6 essentials and benefits in Mauritian cuisine: the natural that heals (Part 2)


When visiting relatives or friends, I have always thought about what the essentials in their kitchen, utensils and electrical apparatus aside, could be for everyone.  The elements that emerge are practically the same in Mauritius, whether the cuisine is big or small: spices, spices or spices and herbs. Among these, it is unanimous there are some essentials:


Turmeric (locally called saffron): Its name comes from Sanskrit: kunkuma, which gives color while in English turmeric is inherited from the French “terre ēmerite”. From a perennial herbaceous plant, it is found either in powder or rhizomes. Widely used to color dishes, crushed turmeric is added to boiled milk to warm up and spit out the ‘flegmes’ in case of influenza.  It's a coloring agent, cosmetic and also medicinal.


Pepper: It is a spice obtained from the berries of different species of peppers. Its name comes from Sanskrit pipai. Used in Greece since Alexander the Great, this small seed can be red, pink, white, green, white or black. It is a stimulant that helps digestion.


Chillies: The term chilli is green, yellow, orange, red, brown, peach or purple is part of the Capsicum genus. In Mauritian cuisine, it is consumed in many ways: candied, crushed with salt and apple, combava, lemon or even dried octopus among others. Chillies  in dishes would have a bactericidal effect.


The carripoulē: Murraya Koenigii: What a complicated name! These leaves are seductive in their aroma and inimitable fragrance. As part of the composition of curry powder, they help fight high blood pressure and diabetes.

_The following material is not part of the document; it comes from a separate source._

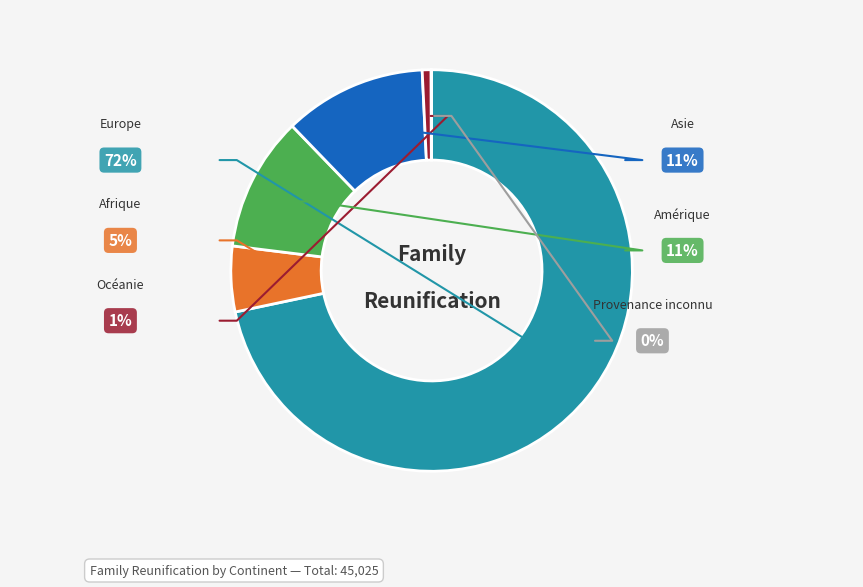

What percentage is NOT represented by Afrique?

94.7%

Nutmeg: grated to accommodate meats and soups it is consumed with moderation. It is a source of micronutrients and helps to combat stress.  Its essential oil produced from the envelope enters in the traditional medicine.


Coriander or cotomili: It is an aromatic condiment plant and also used for its seeds. These leaves contain vitamin K and they play a role in bone formation.  The seeds aid in digestion and its oil can be calming.


Why look far when all these ingredients are at your fingertips?  Any abuse has an impact on our health but consuming them wisely certainly contributes to our good health.  Let us be guided by Nature… She gives us her blessings!